The data of three tree species, i.e., *C. lanceolata*, *P. massoniana* and *Larix* spp., were used or partly used to develop biomass models, which were published as original papers [40–51] or ministerial standards [56, 57]. Comparing with the study results by Zeng et al. [47], the parameter estimates and fitness indices of aboveground biomass and volume models are very close to those for *C*. *lanceolata* in this study. From the achievements by Zeng and Tang [45], we can find that the parameter estimates of aboveground biomass and volume models are not significantly different from those for *P*. *massoniana* in this chapter, but this study provided better models considering the statistical indices of goodness-of-fit. Comparing with the biomass models published as ministerial standards [56, 57], the developed models in this study are more generalized and simpler for application in national and regional biomass estimation. There are four sets of biomass models in total for trees (dbh ≥ 5 cm) and saplings (dbh < 5 cm) for two modelling populations of each tree species in the ministerial standards [56, 57] and here we have only one set of biomass models which are suitable for both trees and saplings and for the whole country.

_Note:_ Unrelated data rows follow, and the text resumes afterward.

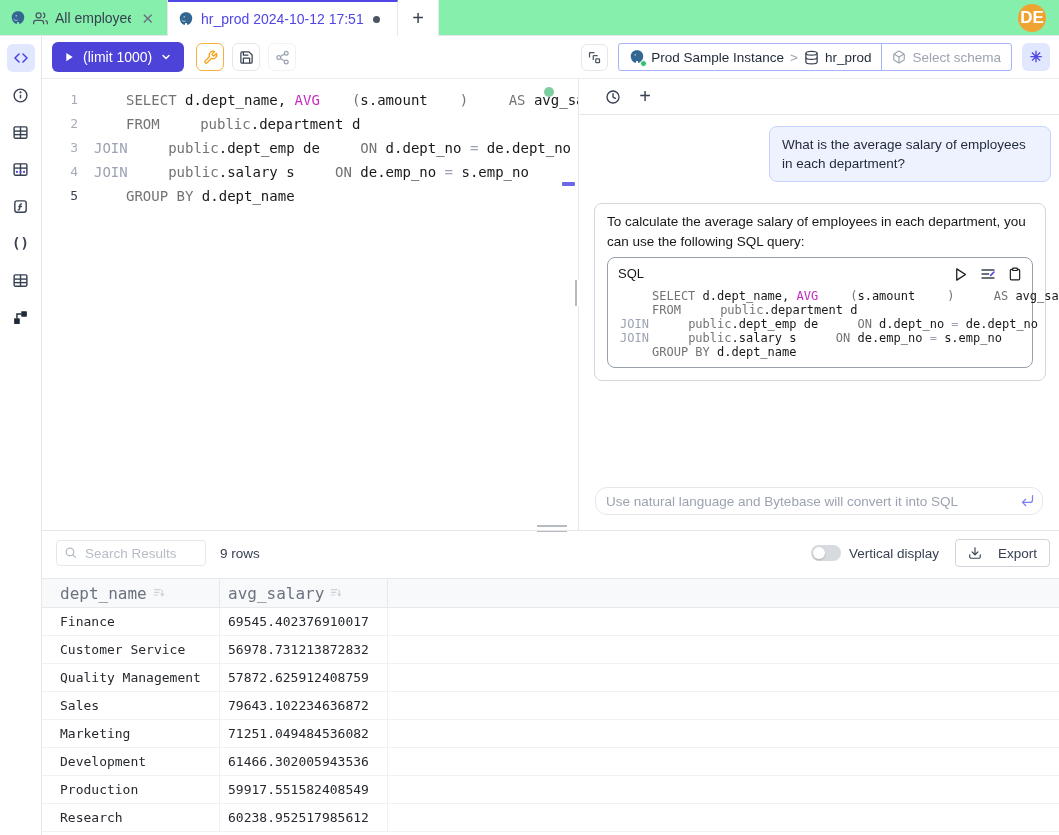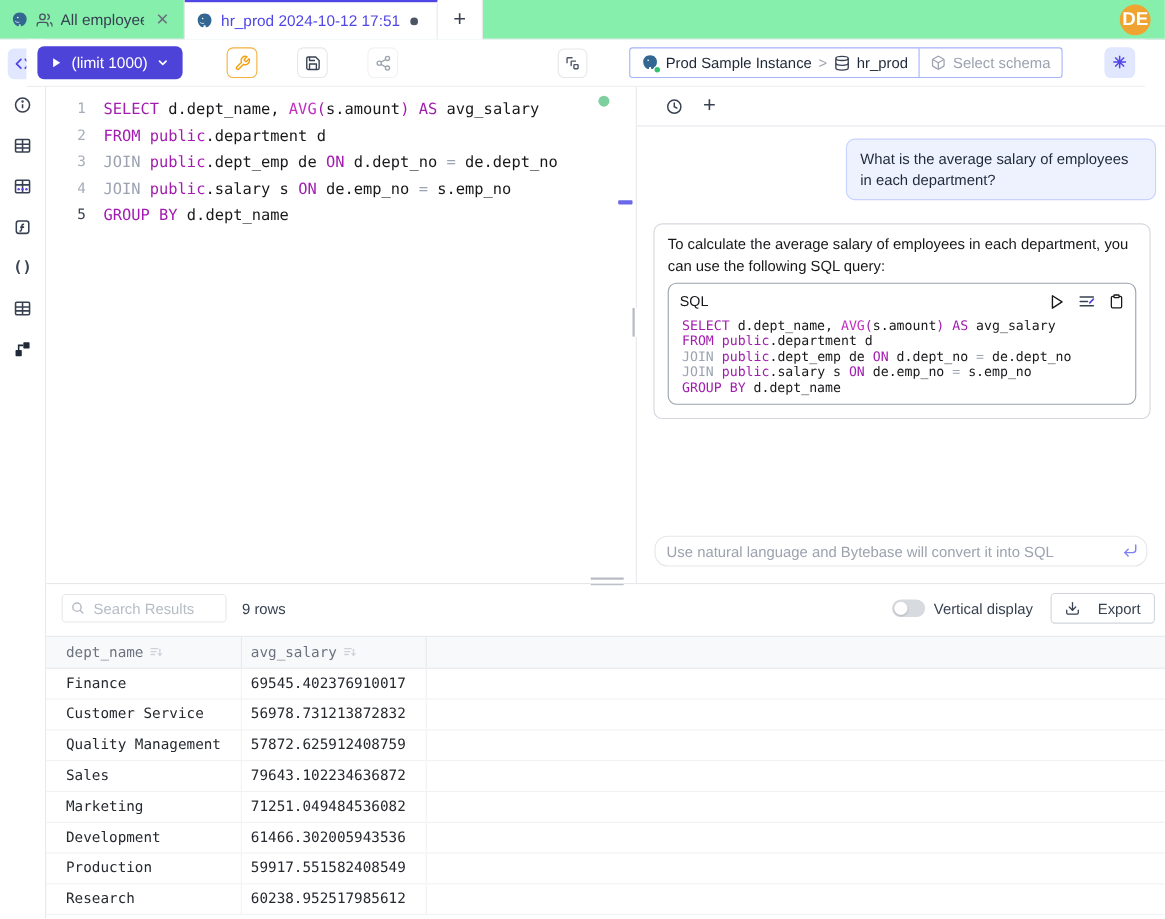--- a/index.html
+++ b/index.html
@@ -30,22 +30,22 @@
   
   .sidebar { position:absolute; left:0; top:36px; width:42px; bottom:0; background:#fff;
     border-right:1px solid #e5e7eb; display:flex; flex-direction:column; align-items:center; }
   .side-btn { width:28px; height:28px; border-radius:6px; display:flex; align-items:center;
     justify-content:center; margin-top:9px; cursor:pointer; color:#374151; }
   .side-btn.first { margin-top:8px; }
   .side-btn.active { background:#e0e7ff; color:#4f46e5; }
   .side-btn.parens { font-family:"DejaVu Sans Mono", monospace; font-size:14px; font-weight:bold; }
 
   
-  .toolbar { position:absolute; left:24px; top:36px; width:1017px; height:43px; background:#fff;
-    border-bottom:1px solid #ebedf0; display:flex; align-items:center; padding:0 9px 0 10px;gap:28px; }
+  .toolbar { position:absolute; left:42px; top:36px; width:1017px; height:43px; background:#fff;
+    border-bottom:1px solid #ebedf0; display:flex; align-items:center; padding:0 9px 0 10px; }
   .run-btn { height:30px; background:#4d43d8; color:#fff; border:none; border-radius:6px;
     display:flex; align-items:center; gap:8px; padding:0 12px; font-size:14px; font-weight:500;
     font-family:"Liberation Sans", sans-serif; cursor:pointer; }
   .icon-btn { width:28px; height:28px; border-radius:6px; background:#fff; display:flex;
     align-items:center; justify-content:center; cursor:pointer; border:1px solid transparent; }
   .icon-btn.wrench { border-color:#f5b041; margin-left:12px; }
   .icon-btn.save  { border-color:#e5e7eb; margin-left:8px; }
   .icon-btn.share { border-color:#f1f2f4; margin-left:8px; }
   .tb-spacer { flex:1; }
   .batch-btn { width:27px; height:27px; border:1px solid #e5e7eb; border-radius:6px; background:#fff;
@@ -62,21 +62,21 @@
     display:flex; align-items:center; justify-content:center; color:#4f46e5; font-size:15px;
     font-weight:bold; cursor:pointer; }
 
   
   .editor { position:absolute; left:42px; top:79px; width:536px; height:451px; background:#fff; cursor:text; }
   .code-area { padding-top:9px; font-family:"DejaVu Sans Mono", monospace; }
   .cl { display:flex; height:24px; line-height:24px; }
   .cl .ln { width:36px; text-align:right; padding-right:0; color:#a6acb8; font-size:13px; flex:none; }
   .cl .ln.active { color:#374151; }
   .cl .ct { white-space:pre; font-size:14px; padding-left:16px; }
-  .tk-kw  { color:#a21caf; }
+  .tk-kw  { color:#737373;margin-left:32px; }
   .tk-fn  { color:#c52cc5; }
   .tk-dim { color:#9ba3b2; }
   .tk-id  { color:#18181b; }
   .status-dot { position:absolute; right:24px; top:8px; width:10px; height:10px; border-radius:50%;
     background:#7ecf9f; }
   .ruler-mark { position:absolute; right:3px; top:103px; width:13px; height:4px; background:#6a67e8; border-radius:1px; }
 
   
   .vdivider { position:absolute; left:578px; top:79px; width:1px; height:451px; background:#e5e7eb; }
   .vgrip { position:absolute; left:575px; top:280px; width:7px; height:26px; display:flex;
@@ -125,21 +125,21 @@
   .res-spacer { flex:1; }
   .toggle { width:30px; height:16px; border-radius:8px; background:#d7dade; position:relative; cursor:pointer; }
   .toggle .knob { position:absolute; left:2px; top:2px; width:12px; height:12px; border-radius:50%;
     background:#fff; box-shadow:0 1px 2px rgba(0,0,0,.2); }
   .toggle-lbl { margin-left:8px; font-size:13.5px; color:#374151; }
   .export-btn { margin-left:16px; margin-right:3px; height:28px; border:1px solid #d1d5db; border-radius:4px;
     background:#fff; display:flex; align-items:center; gap:16px; padding:0 12px; font-size:13.5px;
     color:#374151; font-family:"Liberation Sans", sans-serif; cursor:pointer; }
   .thead { margin-top:3px; height:30px; display:flex; background:#f8f9fa;
     border-top:1px solid #e7e9ec; border-bottom:1px solid #e7e9ec;
-    font-family:"DejaVu Sans Mono", monospace; font-size:13px; color:#6b7280; }
+    font-family:"DejaVu Sans Mono", monospace; font-size:16px; color:#6b7280; }
   .th { display:flex; align-items:center; gap:6px; cursor:pointer; }
   .th.c1 { width:178px; padding-left:18px; border-right:1px solid #e7e9ec; }
   .th.c2 { width:168px; padding-left:8px; border-right:1px solid #e7e9ec; }
   .tbody { overflow:hidden; }
   .trow { height:28px; display:flex; border-bottom:1px solid #f0f1f3; cursor:default;
     font-family:"DejaVu Sans Mono", monospace; font-size:13px; color:#26292e; }
   .td { display:flex; align-items:center; }
   .td.c1 { width:178px; padding-left:18px; border-right:1px solid #f0f1f3; }
   .td.c2 { width:168px; padding-left:8px; border-right:1px solid #f0f1f3; }
 </style>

The results indicated that two-variable models were almost better than one-variable models for aboveground biomass estimation, while the two model systems were not significantly different for belowground biomass estimation. The mean prediction errors (*MPEs*) of aboveground biomass models for the eight species were less than 5%, whereas *MPEs* of belowground biomass equations were less than 10%, except for *Abies*. The models developed in this study can provide a basis for estimating biomass for the eight major tree species in China and will fill in the lack for China on the web platform GlobAllomeTree [74]. Also, they will have the potential to support the implementation of policies and mechanisms designed to mitigate climate change (e.g., CDM and REDD+) and to calculate costs and benefits associated with forest carbon projects. In addition, the overall modeling methodology presented in this study can be taken into consideration in any case that involves individual tree biomass modeling.